December 2005/January 2006
Volume 04, Issue 8
BY GARY L. SANDERS
Everyone knows that Velcro® is pretty amazing stuff. It's a versatile fastener that can hold just about anything and can be used over and over without losing effectiveness. Recently, engineers at the Boeing Satellite Development Center in El Segundo, Calif., found another use for it: discharging static electricity from spacecraft.
The engineers found that they could apply a conductive polymer coating to the Velcro strips that attach thermal blankets to the spacecraft, allowing the strips to bleed off electrical currents that can be harmful to spacecraft components. The specially treated Velcro replaces approximately 90 percent of the grounding wire and related hardware by doubling the duty of the Velcro.
Extending a long history of Lean successes at the Satellite Development Center, they were able to eliminate more than 6,000 of the individual parts—wires, washers and screws—that were used to ground the thermal blanket and discharge static electricity.
"Those ground wires have always been a lot of work to attach," said Carlos Pozo, a team leader on the project. "We've been looking for ways to eliminate the thousands of required connections."
Pozo and his colleagues used a new, patented process called a Controlled Resistance Conformal Coating (CRCC). The coating, developed by Boeing scientist Chris Lee, resembles a varnish but also can conduct electricity.
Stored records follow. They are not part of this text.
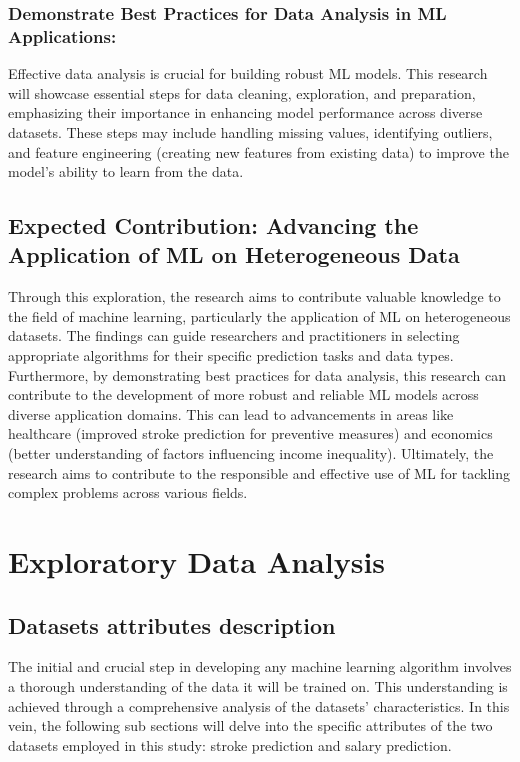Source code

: \documentclass[runningheads]{paper}
\begin{document}
\subsubsection{Demonstrate Best Practices for Data Analysis in ML Applications:}
Effective data analysis is crucial for building robust ML models. This research 
will showcase essential steps for data cleaning, exploration, and preparation, 
emphasizing their importance in enhancing model performance across diverse 
datasets. These steps may include handling missing values, identifying outliers, 
and feature engineering (creating new features from existing data) to improve 
the model's ability to learn from the data.

\subsection{Expected Contribution: Advancing the Application of ML on Heterogeneous Data}
Through this exploration, the research aims to contribute valuable knowledge to 
the field of machine learning, particularly the application of ML on 
heterogeneous datasets.  The findings can guide researchers and practitioners 
in selecting appropriate algorithms for their specific prediction tasks and 
data types.  Furthermore, by demonstrating best practices for data analysis, 
this research can contribute to the development of more robust and reliable ML 
models across diverse application domains. This can lead to advancements in 
areas like healthcare (improved stroke prediction for preventive measures) and 
economics (better understanding of factors influencing income inequality).  
Ultimately, the research aims to contribute to the responsible and effective use 
of ML for tackling complex problems across various fields.
\section{Exploratory Data Analysis}

\subsection{Datasets attributes description}
The initial and crucial step in developing any machine learning algorithm 
involves a thorough understanding of the data it will be trained on. This 
understanding is achieved through a comprehensive analysis of the datasets' 
characteristics. In this vein, the following sub sections will delve into the 
specific attributes of the two datasets employed in this study: stroke 
prediction and salary prediction.
\end{document}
It offers conductivity low enough to bleed off charging currents without affecting the function of the circuits.
Lee and two colleagues, Phillip Leung and Lynn Long, have worked on conductive polymers more than seven years.
"I'm very excited to see how the CRCC technology can be applied," Lee said. "I believe it will result in a big cost savings in satellite development, as well as many other applications throughout the company."